[Brief]:
Go through the data and copy every line in which "button" appears.

[Source material]

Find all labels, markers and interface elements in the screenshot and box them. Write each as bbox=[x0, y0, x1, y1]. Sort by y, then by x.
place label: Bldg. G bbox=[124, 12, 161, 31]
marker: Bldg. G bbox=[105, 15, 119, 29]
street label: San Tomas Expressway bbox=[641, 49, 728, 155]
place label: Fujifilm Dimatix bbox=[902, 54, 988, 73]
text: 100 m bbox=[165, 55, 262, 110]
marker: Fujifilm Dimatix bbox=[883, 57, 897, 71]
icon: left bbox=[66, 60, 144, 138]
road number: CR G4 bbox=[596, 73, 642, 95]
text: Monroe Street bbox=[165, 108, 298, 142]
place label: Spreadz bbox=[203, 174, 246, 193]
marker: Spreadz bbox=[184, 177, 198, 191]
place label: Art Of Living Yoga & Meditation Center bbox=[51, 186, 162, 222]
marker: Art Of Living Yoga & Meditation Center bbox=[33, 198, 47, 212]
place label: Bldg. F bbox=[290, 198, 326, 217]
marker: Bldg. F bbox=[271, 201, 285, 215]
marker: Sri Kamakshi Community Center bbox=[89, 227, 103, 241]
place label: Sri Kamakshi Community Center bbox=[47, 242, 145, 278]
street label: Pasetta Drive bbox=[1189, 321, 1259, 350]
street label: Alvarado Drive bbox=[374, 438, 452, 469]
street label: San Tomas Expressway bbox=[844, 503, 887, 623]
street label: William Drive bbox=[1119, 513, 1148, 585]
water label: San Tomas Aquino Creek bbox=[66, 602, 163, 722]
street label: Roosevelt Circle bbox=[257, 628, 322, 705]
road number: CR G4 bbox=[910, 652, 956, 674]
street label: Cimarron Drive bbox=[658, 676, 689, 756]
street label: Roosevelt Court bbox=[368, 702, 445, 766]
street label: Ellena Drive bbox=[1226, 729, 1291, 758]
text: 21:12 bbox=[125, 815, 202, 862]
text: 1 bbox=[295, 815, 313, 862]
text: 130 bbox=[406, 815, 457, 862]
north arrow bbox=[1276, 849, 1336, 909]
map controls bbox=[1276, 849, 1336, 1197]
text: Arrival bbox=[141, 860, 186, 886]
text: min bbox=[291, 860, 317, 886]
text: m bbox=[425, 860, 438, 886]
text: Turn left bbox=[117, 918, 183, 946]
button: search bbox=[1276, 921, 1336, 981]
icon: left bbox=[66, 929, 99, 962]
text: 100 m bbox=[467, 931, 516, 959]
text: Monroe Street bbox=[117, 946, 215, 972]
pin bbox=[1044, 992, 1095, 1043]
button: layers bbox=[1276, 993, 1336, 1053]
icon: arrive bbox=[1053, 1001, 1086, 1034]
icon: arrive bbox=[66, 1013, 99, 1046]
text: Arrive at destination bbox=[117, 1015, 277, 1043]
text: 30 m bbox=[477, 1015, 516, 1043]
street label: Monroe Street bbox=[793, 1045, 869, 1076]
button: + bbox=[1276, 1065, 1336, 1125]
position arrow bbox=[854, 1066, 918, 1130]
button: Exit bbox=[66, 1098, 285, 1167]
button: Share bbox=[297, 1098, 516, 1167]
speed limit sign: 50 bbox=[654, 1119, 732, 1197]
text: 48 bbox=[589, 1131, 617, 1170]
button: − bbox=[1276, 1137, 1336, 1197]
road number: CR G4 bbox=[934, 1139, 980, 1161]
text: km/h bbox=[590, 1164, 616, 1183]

[/Source material]
[Source material]

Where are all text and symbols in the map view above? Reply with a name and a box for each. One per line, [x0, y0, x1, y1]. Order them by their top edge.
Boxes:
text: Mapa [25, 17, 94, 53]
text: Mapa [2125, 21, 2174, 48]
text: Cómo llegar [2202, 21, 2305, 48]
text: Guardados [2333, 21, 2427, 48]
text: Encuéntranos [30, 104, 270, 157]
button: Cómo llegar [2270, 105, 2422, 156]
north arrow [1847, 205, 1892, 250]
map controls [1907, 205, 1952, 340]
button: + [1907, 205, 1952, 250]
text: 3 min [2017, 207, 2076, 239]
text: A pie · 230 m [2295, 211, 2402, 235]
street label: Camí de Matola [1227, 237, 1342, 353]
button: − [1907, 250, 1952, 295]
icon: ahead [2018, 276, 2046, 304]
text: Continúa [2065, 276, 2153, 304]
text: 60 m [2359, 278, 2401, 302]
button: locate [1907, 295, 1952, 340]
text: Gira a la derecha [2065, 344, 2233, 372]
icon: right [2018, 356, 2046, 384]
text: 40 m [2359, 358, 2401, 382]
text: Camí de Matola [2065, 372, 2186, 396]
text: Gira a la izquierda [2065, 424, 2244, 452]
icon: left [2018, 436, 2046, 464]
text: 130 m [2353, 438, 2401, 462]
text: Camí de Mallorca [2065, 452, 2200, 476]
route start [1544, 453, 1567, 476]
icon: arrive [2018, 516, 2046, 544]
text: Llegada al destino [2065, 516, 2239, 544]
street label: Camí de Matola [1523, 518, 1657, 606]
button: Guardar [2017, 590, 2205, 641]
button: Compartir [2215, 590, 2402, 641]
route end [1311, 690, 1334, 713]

[/Source material]
[Source material]

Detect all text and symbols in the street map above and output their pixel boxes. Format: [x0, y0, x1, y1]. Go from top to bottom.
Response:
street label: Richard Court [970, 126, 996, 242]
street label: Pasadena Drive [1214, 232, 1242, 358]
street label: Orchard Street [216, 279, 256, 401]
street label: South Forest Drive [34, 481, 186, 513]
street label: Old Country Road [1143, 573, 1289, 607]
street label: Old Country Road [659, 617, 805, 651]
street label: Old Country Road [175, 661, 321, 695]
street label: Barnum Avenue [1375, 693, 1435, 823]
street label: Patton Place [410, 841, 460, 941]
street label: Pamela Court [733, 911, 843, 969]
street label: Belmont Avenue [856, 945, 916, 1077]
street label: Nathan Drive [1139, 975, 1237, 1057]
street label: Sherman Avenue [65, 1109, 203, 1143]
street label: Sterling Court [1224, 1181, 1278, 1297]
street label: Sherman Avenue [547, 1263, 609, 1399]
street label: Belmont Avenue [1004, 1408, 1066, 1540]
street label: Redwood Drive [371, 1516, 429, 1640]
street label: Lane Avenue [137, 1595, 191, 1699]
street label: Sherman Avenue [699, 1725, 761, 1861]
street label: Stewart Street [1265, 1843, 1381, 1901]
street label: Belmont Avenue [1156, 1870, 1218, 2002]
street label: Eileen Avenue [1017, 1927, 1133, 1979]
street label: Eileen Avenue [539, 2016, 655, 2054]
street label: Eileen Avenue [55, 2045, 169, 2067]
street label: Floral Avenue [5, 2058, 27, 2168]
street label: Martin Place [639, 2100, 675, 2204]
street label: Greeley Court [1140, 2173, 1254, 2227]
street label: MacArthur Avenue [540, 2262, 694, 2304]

[/Source material]

[Exercise output]:
button: search bbox=[1276, 921, 1336, 981]
button: layers bbox=[1276, 993, 1336, 1053]
button: + bbox=[1276, 1065, 1336, 1125]
button: Exit bbox=[66, 1098, 285, 1167]
button: Share bbox=[297, 1098, 516, 1167]
button: − bbox=[1276, 1137, 1336, 1197]
button: Cómo llegar [2270, 105, 2422, 156]
button: + [1907, 205, 1952, 250]
button: − [1907, 250, 1952, 295]
button: locate [1907, 295, 1952, 340]
button: Guardar [2017, 590, 2205, 641]
button: Compartir [2215, 590, 2402, 641]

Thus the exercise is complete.